*ACTIVITY*: Transcribe the entries in full, keeping each word as it is.

*AVAILABLE RECORDS*:

[Start of Attachment]

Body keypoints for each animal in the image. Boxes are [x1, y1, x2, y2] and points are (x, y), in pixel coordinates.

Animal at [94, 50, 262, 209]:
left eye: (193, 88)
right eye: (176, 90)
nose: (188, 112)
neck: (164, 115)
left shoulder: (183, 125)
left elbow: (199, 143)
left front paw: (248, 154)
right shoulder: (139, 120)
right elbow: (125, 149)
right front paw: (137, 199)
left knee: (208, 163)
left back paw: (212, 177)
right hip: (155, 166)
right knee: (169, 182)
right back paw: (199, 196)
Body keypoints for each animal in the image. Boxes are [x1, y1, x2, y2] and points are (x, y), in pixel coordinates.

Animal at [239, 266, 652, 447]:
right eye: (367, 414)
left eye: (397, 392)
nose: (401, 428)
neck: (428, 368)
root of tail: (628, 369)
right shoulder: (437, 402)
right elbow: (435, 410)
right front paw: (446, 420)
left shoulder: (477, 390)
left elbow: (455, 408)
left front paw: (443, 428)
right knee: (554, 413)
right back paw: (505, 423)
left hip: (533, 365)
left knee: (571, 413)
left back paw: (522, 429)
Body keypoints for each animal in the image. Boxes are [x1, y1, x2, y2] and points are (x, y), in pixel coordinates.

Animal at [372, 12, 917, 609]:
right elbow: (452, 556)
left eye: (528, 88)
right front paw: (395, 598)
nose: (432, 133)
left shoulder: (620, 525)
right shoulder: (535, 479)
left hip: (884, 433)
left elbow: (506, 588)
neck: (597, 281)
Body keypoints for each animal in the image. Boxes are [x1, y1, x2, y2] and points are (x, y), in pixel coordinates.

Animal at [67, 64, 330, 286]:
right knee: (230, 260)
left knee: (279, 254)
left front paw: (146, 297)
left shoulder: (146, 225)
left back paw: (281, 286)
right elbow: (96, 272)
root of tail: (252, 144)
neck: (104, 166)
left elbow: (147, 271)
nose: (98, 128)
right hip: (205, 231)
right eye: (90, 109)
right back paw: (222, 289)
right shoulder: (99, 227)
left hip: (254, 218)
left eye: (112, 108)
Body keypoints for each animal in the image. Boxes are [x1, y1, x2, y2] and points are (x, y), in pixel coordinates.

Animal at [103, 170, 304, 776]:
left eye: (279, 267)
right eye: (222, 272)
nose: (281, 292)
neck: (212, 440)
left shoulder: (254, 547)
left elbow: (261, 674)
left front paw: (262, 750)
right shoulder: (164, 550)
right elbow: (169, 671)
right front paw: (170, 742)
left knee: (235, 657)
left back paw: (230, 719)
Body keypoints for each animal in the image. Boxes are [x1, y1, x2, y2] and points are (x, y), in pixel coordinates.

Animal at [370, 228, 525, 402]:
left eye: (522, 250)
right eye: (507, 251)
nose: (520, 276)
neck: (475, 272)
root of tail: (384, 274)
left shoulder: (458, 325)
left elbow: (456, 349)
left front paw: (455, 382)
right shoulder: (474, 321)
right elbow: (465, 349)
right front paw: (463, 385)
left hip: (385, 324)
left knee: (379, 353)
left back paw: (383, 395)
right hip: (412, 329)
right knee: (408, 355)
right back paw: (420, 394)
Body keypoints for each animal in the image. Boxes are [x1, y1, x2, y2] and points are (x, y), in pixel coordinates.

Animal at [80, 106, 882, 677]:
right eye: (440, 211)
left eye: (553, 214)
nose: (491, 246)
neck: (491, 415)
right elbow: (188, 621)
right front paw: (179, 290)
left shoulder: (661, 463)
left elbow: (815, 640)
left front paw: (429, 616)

[End of Attachment]

*ANSWER BOX*:
Body keypoints for each animal in the image. Boxes are [x1, y1, x2, y2] and points are (x, y), in pixel coordinates.

Animal at [94, 50, 262, 209]:
left eye: (193, 88)
right eye: (176, 90)
nose: (188, 112)
neck: (164, 115)
left shoulder: (183, 125)
left elbow: (199, 143)
left front paw: (248, 154)
right shoulder: (139, 120)
right elbow: (125, 149)
right front paw: (137, 199)
left knee: (208, 163)
left back paw: (212, 177)
right hip: (155, 166)
right knee: (169, 182)
right back paw: (199, 196)
Body keypoints for each animal in the image. Boxes are [x1, y1, x2, y2] and points are (x, y), in pixel coordinates.

Animal at [239, 266, 652, 447]:
right eye: (367, 414)
left eye: (397, 392)
nose: (401, 428)
neck: (428, 368)
root of tail: (628, 369)
right shoulder: (437, 402)
right elbow: (435, 410)
right front paw: (446, 420)
left shoulder: (477, 390)
left elbow: (455, 408)
left front paw: (443, 428)
right knee: (554, 413)
right back paw: (505, 423)
left hip: (533, 365)
left knee: (571, 413)
left back paw: (522, 429)
Body keypoints for each animal in the image. Boxes are [x1, y1, x2, y2] and points are (x, y), in pixel coordinates.

Animal at [372, 12, 917, 609]:
right elbow: (452, 556)
left eye: (528, 88)
right front paw: (395, 598)
nose: (432, 133)
left shoulder: (620, 525)
right shoulder: (535, 479)
left hip: (884, 433)
left elbow: (506, 588)
neck: (597, 281)
Body keypoints for each animal in the image. Boxes are [x1, y1, x2, y2] and points are (x, y), in pixel coordinates.

Animal at [67, 64, 330, 286]:
right knee: (230, 260)
left knee: (279, 254)
left front paw: (146, 297)
left shoulder: (146, 225)
left back paw: (281, 286)
right elbow: (96, 272)
root of tail: (252, 144)
neck: (104, 166)
left elbow: (147, 271)
nose: (98, 128)
right hip: (205, 231)
right eye: (90, 109)
right back paw: (222, 289)
right shoulder: (99, 227)
left hip: (254, 218)
left eye: (112, 108)
Body keypoints for each animal in the image. Boxes are [x1, y1, x2, y2] and points are (x, y), in pixel coordinates.

Animal at [103, 170, 304, 776]:
left eye: (279, 267)
right eye: (222, 272)
nose: (281, 292)
neck: (212, 440)
left shoulder: (254, 547)
left elbow: (261, 674)
left front paw: (262, 750)
right shoulder: (164, 550)
right elbow: (169, 671)
right front paw: (170, 742)
left knee: (235, 657)
left back paw: (230, 719)
Body keypoints for each animal in the image. Boxes are [x1, y1, x2, y2] and points are (x, y), in pixel coordinates.

Animal at [370, 228, 525, 402]:
left eye: (522, 250)
right eye: (507, 251)
nose: (520, 276)
neck: (475, 272)
root of tail: (384, 274)
left shoulder: (458, 325)
left elbow: (456, 349)
left front paw: (455, 382)
right shoulder: (474, 321)
right elbow: (465, 349)
right front paw: (463, 385)
left hip: (385, 324)
left knee: (379, 353)
left back paw: (383, 395)
right hip: (412, 329)
right knee: (408, 355)
right back paw: (420, 394)
Body keypoints for each animal in the image. Boxes are [x1, y1, x2, y2] and points are (x, y), in pixel coordinates.

Animal at [80, 106, 882, 677]:
right eye: (440, 211)
left eye: (553, 214)
nose: (491, 246)
neck: (491, 415)
right elbow: (188, 621)
right front paw: (179, 290)
left shoulder: (661, 463)
left elbow: (815, 640)
left front paw: (429, 616)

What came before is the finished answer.